### Assigned task
Of the lines below, report only those that contain "width".

### Material for this exercise

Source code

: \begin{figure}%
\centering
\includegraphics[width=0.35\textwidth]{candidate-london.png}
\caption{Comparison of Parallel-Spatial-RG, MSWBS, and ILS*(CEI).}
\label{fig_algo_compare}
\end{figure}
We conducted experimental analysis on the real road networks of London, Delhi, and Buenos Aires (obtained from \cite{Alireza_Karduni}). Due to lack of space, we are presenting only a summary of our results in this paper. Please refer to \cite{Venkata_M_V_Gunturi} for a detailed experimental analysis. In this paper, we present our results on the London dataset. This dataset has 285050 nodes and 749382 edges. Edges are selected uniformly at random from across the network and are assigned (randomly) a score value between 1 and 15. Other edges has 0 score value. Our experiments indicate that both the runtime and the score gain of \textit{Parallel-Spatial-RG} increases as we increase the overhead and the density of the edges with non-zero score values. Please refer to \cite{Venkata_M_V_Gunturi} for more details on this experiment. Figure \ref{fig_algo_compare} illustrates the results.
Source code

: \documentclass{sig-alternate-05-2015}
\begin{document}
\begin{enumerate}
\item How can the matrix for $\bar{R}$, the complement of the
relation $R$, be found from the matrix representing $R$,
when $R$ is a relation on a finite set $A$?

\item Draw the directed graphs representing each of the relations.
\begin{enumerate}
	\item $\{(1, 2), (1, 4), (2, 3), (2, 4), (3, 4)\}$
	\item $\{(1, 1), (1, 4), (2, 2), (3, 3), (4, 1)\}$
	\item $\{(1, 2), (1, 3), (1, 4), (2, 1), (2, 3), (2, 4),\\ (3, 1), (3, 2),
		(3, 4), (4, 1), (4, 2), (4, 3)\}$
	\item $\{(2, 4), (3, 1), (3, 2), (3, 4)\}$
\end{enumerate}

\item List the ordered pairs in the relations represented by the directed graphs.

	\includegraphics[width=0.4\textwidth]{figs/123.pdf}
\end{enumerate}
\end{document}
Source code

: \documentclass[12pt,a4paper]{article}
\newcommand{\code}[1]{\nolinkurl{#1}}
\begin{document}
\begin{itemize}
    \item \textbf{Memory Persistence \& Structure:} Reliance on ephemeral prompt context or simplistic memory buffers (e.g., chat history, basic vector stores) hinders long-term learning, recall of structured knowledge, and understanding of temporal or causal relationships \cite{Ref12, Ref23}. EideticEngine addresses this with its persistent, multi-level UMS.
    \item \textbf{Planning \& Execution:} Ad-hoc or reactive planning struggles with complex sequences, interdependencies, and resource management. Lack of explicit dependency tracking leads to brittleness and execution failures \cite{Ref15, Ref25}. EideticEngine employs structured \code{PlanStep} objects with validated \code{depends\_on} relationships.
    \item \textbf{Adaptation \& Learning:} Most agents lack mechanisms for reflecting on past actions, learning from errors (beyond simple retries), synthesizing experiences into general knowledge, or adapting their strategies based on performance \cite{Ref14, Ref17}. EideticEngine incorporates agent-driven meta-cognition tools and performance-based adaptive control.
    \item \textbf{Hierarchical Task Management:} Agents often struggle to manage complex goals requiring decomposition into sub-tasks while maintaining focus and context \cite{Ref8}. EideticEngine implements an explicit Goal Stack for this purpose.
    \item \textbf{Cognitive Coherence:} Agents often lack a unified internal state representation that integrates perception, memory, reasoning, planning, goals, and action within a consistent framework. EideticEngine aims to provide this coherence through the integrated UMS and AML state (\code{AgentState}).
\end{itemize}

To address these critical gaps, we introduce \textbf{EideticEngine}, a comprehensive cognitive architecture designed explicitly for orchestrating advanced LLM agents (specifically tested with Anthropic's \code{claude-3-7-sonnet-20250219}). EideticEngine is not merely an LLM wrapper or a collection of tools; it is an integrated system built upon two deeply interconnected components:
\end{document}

### Written solution
\includegraphics[width=0.35\textwidth]{candidate-london.png}
	\includegraphics[width=0.4\textwidth]{figs/123.pdf}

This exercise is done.